The task may seem daunting. Many American evangelicals cling to the myth that climate change is a left-wing plot brewed in the minds of introverted scientists. Hagee and Beisner stoke the myth (Graham has remained quiet). But hope has always sailed on the horizon. Climate-change skepticism never strangled evangelical intellectuals. They've been signing petitions, writing books, and issuing calls for over a decade. What's more, international evangelicals have been running ahead of the curve: Four thousand conveners at the Lausanne Movement's 2010 Congress in Cape Town, South Africa, issued the "Cape Town Commitment," which asserted that climate change was "probably the most serious and urgent challenge faced by the physical world." Another Lausanne consultation met two years later in Jamaica and issued a "Call to Action." The outcome: A ten-point invitation to a simpler lifestyle; "robust" theological work; invigorated leadership; mobilization; environmental missions; sustainable food production ... Etc.

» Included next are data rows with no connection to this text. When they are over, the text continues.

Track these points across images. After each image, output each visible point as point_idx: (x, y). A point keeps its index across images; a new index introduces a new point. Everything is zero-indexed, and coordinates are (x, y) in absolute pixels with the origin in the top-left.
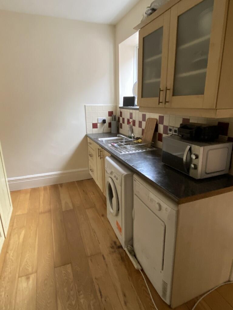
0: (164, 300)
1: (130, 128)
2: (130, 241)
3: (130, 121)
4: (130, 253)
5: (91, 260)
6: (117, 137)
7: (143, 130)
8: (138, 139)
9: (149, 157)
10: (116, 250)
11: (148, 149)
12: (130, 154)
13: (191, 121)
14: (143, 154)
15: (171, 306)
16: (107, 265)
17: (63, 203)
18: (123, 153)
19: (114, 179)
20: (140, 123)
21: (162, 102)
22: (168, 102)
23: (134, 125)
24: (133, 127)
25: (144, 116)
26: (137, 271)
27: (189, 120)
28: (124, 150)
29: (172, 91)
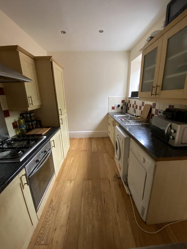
0: (142, 218)
1: (134, 110)
2: (126, 176)
3: (134, 106)
4: (125, 183)
5: (102, 181)
6: (125, 115)
7: (142, 111)
8: (138, 116)
9: (143, 128)
10: (117, 179)
11: (144, 123)
12: (131, 125)
13: (175, 107)
14: (140, 126)
15: (146, 223)
16: (110, 187)
17: (93, 147)
18: (127, 124)
19: (119, 139)
20: (140, 107)
21: (153, 95)
22: (158, 94)
23: (136, 108)
24: (136, 109)
25: (143, 103)
26: (128, 195)
27: (174, 106)
28: (127, 123)
29: (161, 87)
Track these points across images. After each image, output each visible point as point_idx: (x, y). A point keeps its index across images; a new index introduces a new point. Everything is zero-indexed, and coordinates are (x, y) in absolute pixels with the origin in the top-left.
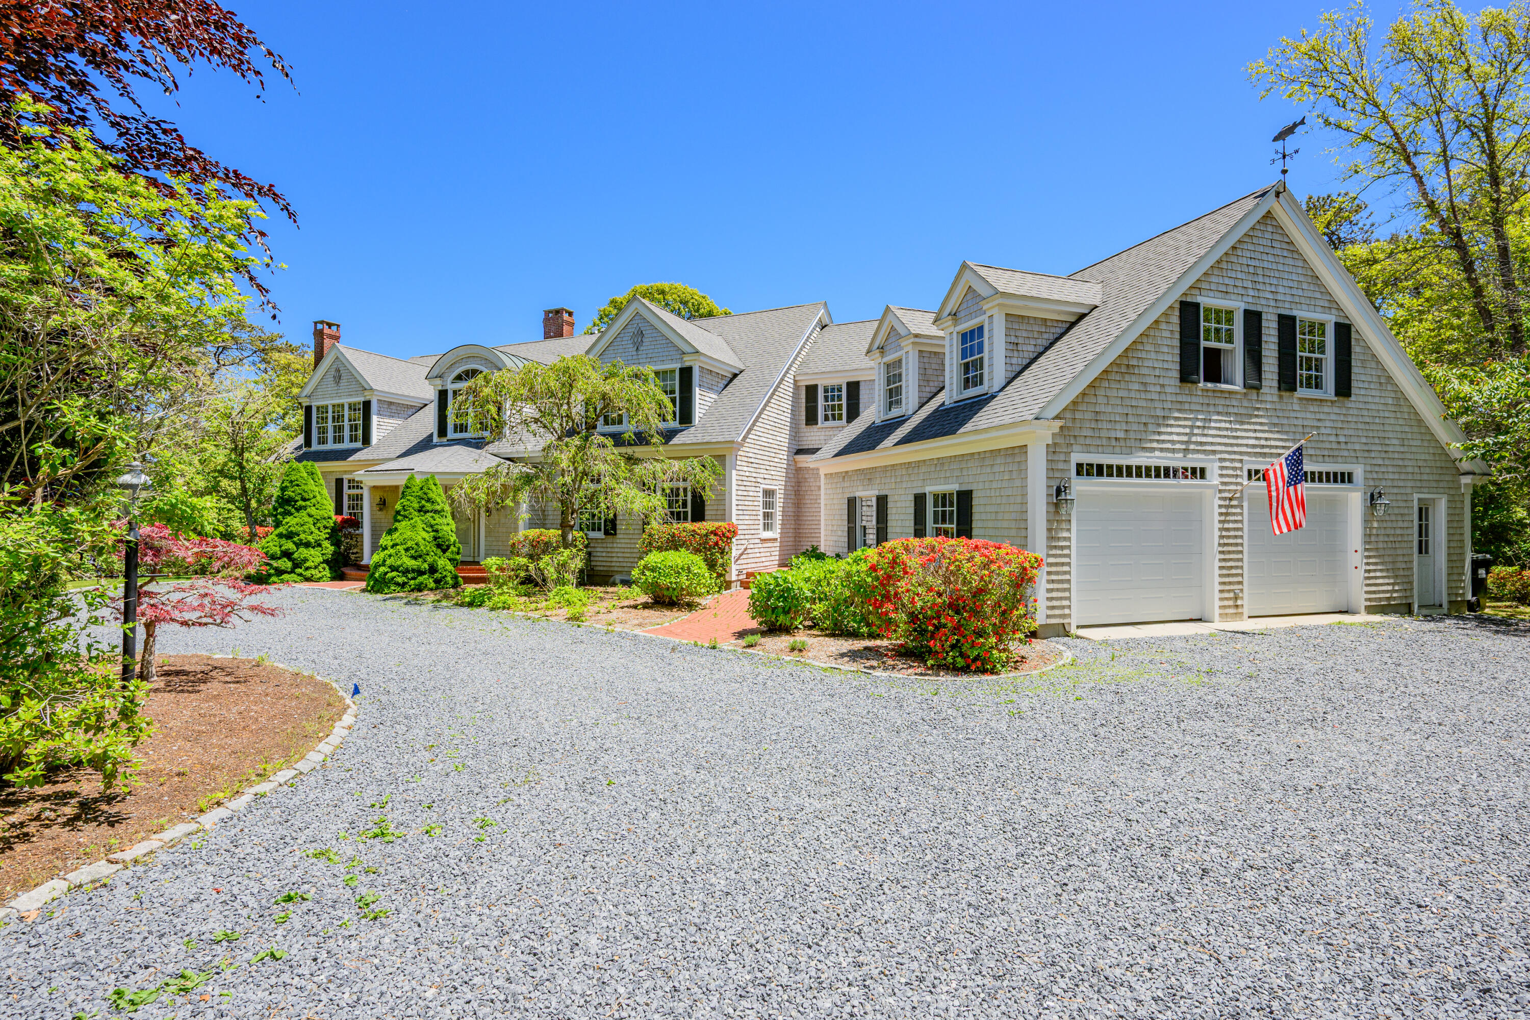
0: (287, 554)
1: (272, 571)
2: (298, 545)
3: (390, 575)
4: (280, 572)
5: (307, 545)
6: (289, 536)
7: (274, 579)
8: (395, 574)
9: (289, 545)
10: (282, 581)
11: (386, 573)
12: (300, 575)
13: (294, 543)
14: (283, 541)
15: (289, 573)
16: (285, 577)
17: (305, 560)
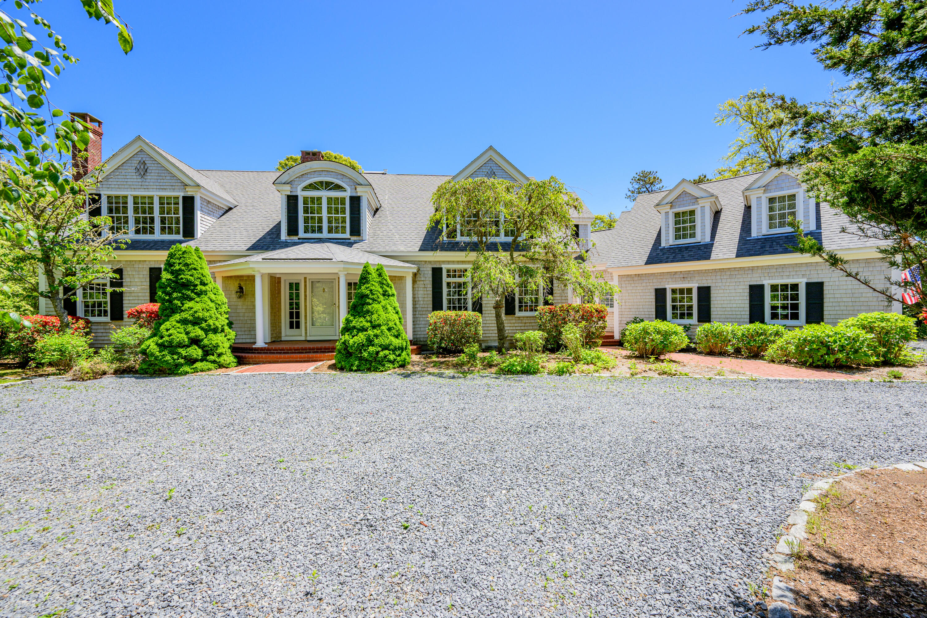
0: (195, 341)
1: (182, 361)
2: (206, 331)
3: (381, 354)
4: (191, 361)
5: (215, 331)
6: (196, 322)
7: (187, 368)
8: (387, 352)
9: (197, 332)
10: (196, 371)
11: (377, 353)
12: (214, 362)
13: (202, 329)
14: (190, 328)
15: (202, 360)
16: (198, 365)
17: (217, 346)
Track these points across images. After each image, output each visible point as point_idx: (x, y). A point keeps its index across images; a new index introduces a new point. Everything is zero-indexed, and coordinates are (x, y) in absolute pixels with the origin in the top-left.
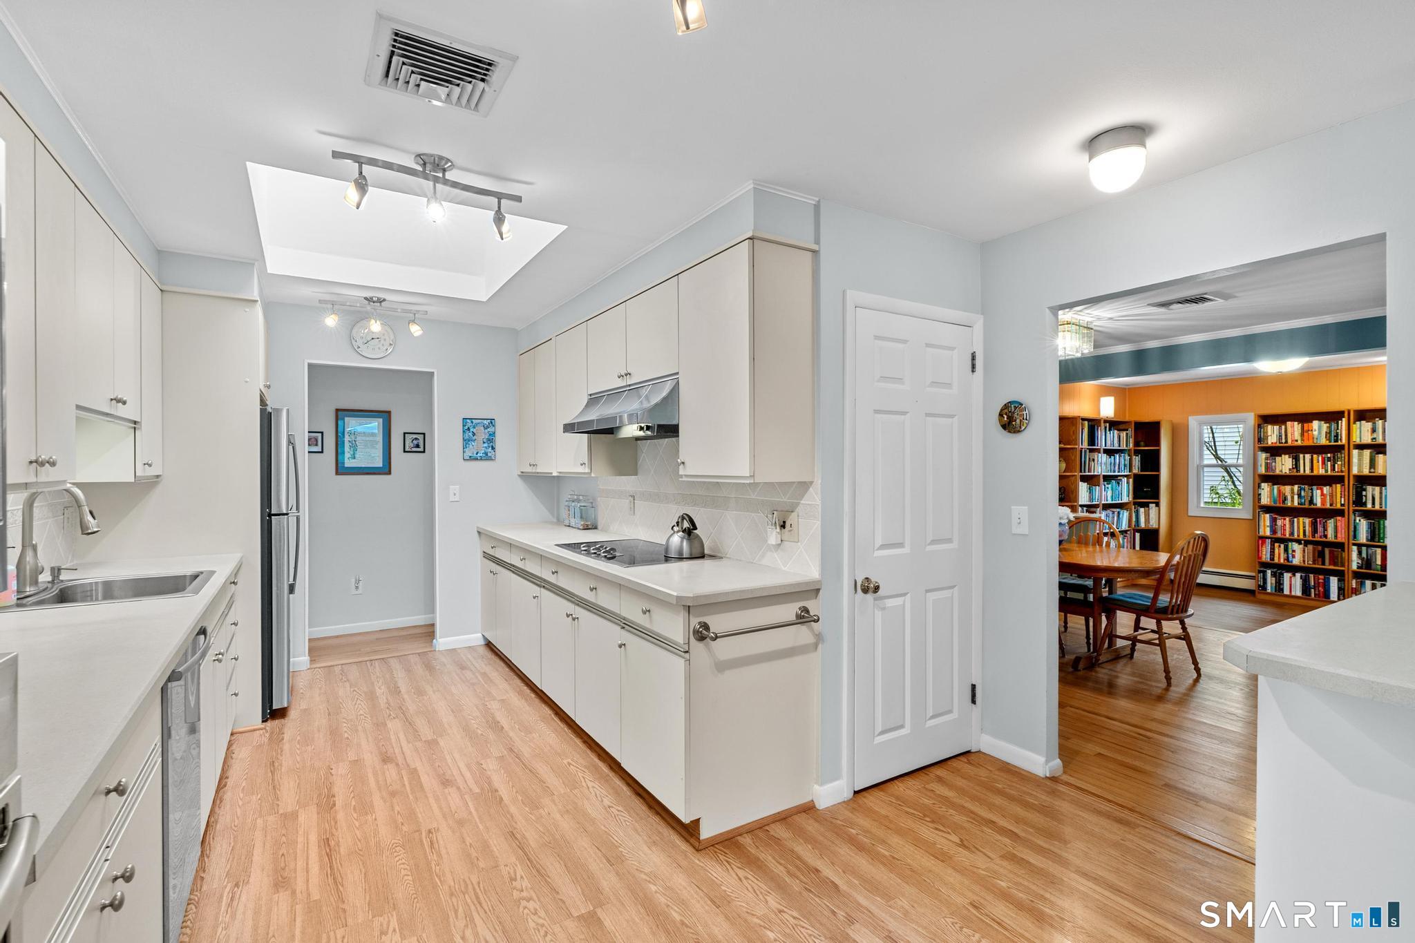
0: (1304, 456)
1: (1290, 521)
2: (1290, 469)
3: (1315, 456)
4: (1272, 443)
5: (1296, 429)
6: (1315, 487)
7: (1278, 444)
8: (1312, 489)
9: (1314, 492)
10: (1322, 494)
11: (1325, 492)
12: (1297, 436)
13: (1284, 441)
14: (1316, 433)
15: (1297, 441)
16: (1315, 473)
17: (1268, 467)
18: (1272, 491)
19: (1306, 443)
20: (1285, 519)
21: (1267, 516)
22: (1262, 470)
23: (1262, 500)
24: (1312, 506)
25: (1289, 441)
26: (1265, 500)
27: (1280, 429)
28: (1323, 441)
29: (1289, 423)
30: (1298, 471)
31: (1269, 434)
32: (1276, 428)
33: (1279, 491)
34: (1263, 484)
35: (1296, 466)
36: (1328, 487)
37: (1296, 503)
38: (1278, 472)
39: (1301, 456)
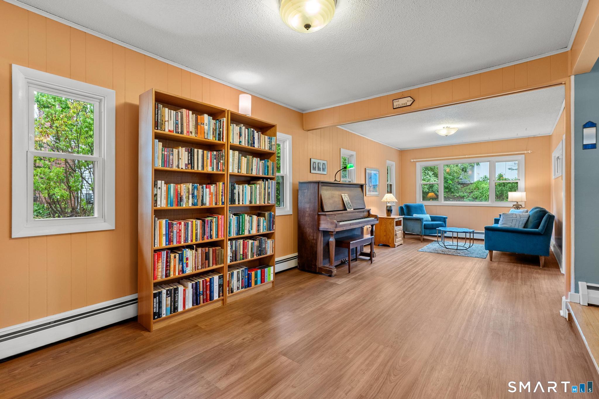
0: (198, 151)
1: (185, 225)
2: (186, 165)
3: (205, 152)
4: (170, 131)
5: (191, 120)
6: (205, 186)
7: (174, 134)
8: (203, 188)
9: (205, 190)
10: (210, 193)
11: (212, 191)
12: (192, 128)
13: (180, 131)
14: (206, 127)
15: (191, 132)
16: (205, 171)
17: (165, 161)
18: (168, 190)
19: (200, 138)
20: (180, 224)
21: (164, 221)
22: (159, 165)
23: (159, 203)
24: (203, 207)
25: (185, 132)
26: (162, 204)
27: (176, 116)
28: (211, 138)
29: (184, 111)
30: (192, 167)
31: (167, 119)
32: (173, 112)
33: (176, 190)
34: (159, 182)
35: (191, 162)
36: (214, 185)
37: (190, 205)
38: (175, 168)
39: (196, 150)
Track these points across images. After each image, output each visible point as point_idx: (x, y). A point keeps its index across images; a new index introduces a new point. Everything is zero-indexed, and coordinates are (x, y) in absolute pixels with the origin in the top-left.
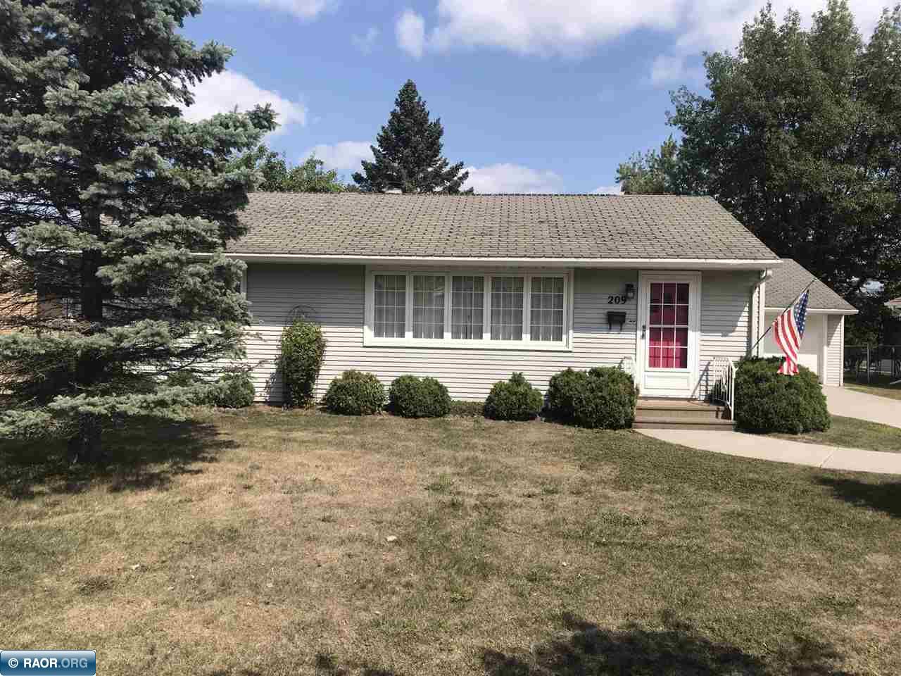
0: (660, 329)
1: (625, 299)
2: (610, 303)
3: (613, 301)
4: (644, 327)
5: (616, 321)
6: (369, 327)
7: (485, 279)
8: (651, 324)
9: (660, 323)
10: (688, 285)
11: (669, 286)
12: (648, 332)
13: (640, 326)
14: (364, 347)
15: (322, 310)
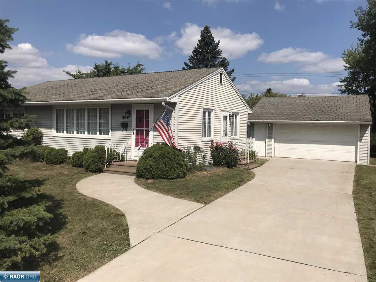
0: (139, 130)
1: (128, 117)
2: (123, 119)
3: (124, 118)
4: (134, 129)
5: (125, 127)
6: (55, 129)
7: (86, 109)
8: (136, 128)
9: (139, 128)
10: (148, 110)
11: (142, 111)
12: (135, 131)
13: (132, 129)
14: (53, 137)
15: (42, 123)
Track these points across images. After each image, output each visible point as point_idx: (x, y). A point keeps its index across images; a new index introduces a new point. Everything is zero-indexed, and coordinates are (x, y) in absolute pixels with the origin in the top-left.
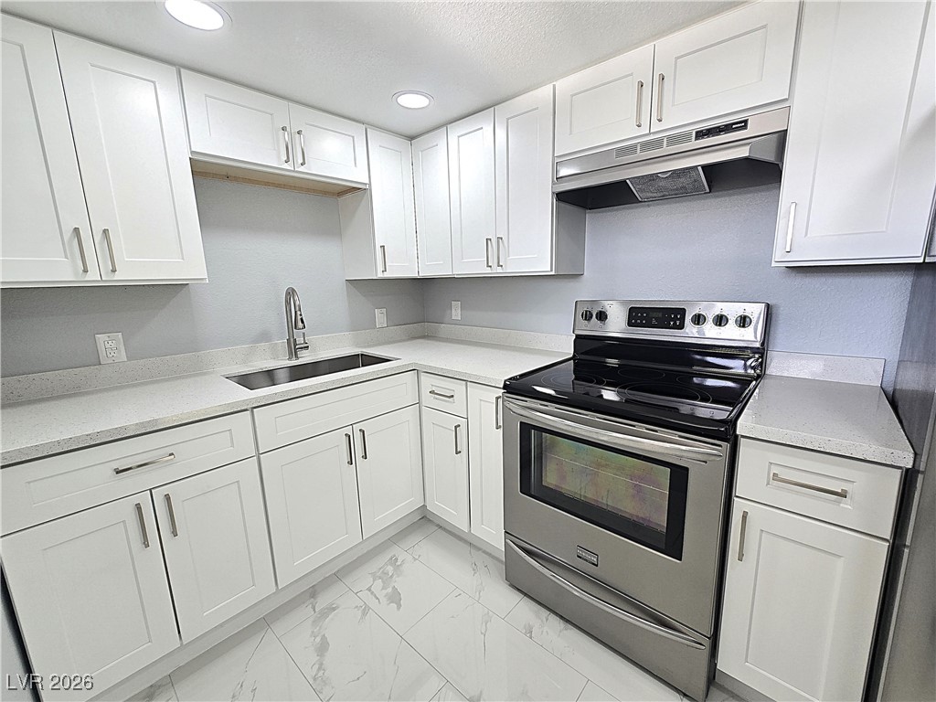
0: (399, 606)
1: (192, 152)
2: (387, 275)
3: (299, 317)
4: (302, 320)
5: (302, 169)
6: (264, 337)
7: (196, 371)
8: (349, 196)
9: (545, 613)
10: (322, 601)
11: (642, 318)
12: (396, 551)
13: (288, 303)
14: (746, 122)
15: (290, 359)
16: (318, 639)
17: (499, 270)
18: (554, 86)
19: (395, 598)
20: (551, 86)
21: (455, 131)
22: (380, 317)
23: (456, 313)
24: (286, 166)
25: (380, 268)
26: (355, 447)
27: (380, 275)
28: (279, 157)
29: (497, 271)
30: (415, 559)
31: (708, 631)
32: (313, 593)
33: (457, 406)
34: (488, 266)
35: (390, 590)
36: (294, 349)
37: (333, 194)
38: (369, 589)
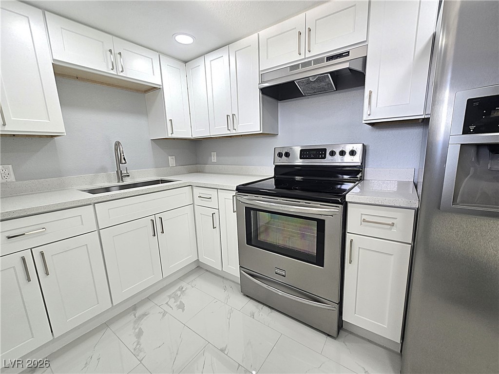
0: (183, 310)
1: (54, 60)
2: (174, 136)
3: (123, 157)
4: (124, 158)
5: (121, 74)
6: (103, 170)
7: (61, 188)
8: (151, 93)
9: (261, 306)
10: (139, 312)
11: (306, 155)
12: (183, 284)
13: (116, 150)
14: (349, 52)
15: (119, 182)
16: (137, 330)
17: (234, 131)
18: (258, 34)
19: (181, 307)
20: (256, 34)
21: (209, 58)
22: (172, 161)
23: (214, 159)
24: (112, 72)
25: (170, 131)
26: (157, 227)
27: (170, 136)
28: (108, 67)
29: (233, 133)
30: (193, 287)
31: (337, 301)
32: (135, 308)
33: (213, 203)
34: (228, 130)
35: (178, 303)
36: (121, 176)
37: (142, 91)
38: (167, 303)
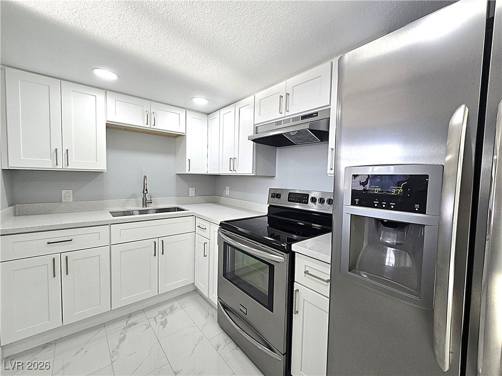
0: (164, 327)
1: (107, 121)
2: (191, 172)
3: (145, 188)
4: (147, 190)
5: (154, 127)
6: (134, 196)
7: (101, 208)
8: (179, 138)
9: (229, 340)
10: (131, 321)
11: (293, 198)
12: (176, 304)
14: (317, 113)
15: (143, 207)
16: (122, 336)
17: (234, 172)
18: (255, 96)
19: (164, 324)
20: (253, 96)
21: (223, 111)
22: (192, 192)
23: (227, 192)
24: (147, 126)
25: (187, 169)
26: (158, 248)
27: (187, 172)
28: (144, 123)
29: (234, 173)
30: (182, 308)
32: (130, 316)
33: (206, 234)
34: (230, 170)
35: (164, 319)
36: (145, 203)
37: (173, 137)
38: (155, 318)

In other words, evangelicals beat Pope Francis to the punch - but few heard the thud.
The Gordon College gathering was, in part, a temporary think-tank on how we can haul the thud into an echo chamber. Luminaries and authors such as Katharine Hayhoe, Peter Illyn, Allen Johnson, Dorothy Boorse, Howard Snyder, Jonathan Moo, John Elwood, Lowell Bliss, and Nancy Sleeth spoke on a variety of topics - often weaving in hope and messaging - and there were break-out sessions and field trips. Meanwhile, follow-up steps were already afoot before the conference began. Brian Webb, Houghton College's sustainability coordinator, is spearheading Climate Caretakers, which he characterizes as a "campaign at mobilizing Christians to prayer and action." Webb is also ramping up a plan for an evangelical presence at the United Nations Paris COP gathering in December.
But, for me, the conference meant far more than plenary and breakout sessions and multi-point plans. I was hearing the gracious chorus once more. No one growled paranoia. No one proposed unworkable schemes. The participants reminded me of the gentle, joyful, and warm evangelicals who wooed me into the faith when I was a teenager. I remembered my seminary professors at nearby Gordon-Conwell, from which I graduated in 1989, who taught me about the distinction between literally-minded fundamentalists and more broad-minded evangelicals, who still hold a high view of Scripture while wielding more sophisticated methods of interpretation. I dropped in on one of my favorites, the recently-retired Garth Rosell. His bear hug emblemized the grace of that second choir.
A few non-evangelicals attended the Gordon conference. On the final day, one admitted that she came with trepidation. Her fears were allayed. She loved the prayer, the worship, and the empathy. Her image of evangelicals crumbled and re-formed, and she now saw a group of loving "allies."
Her praise compelled me to rev-up my prayers: may the second chorus sing louder in the unfolding months. Perhaps Franklin Graham, whose sincerity I do not doubt, will eventually join and sing the song of grace.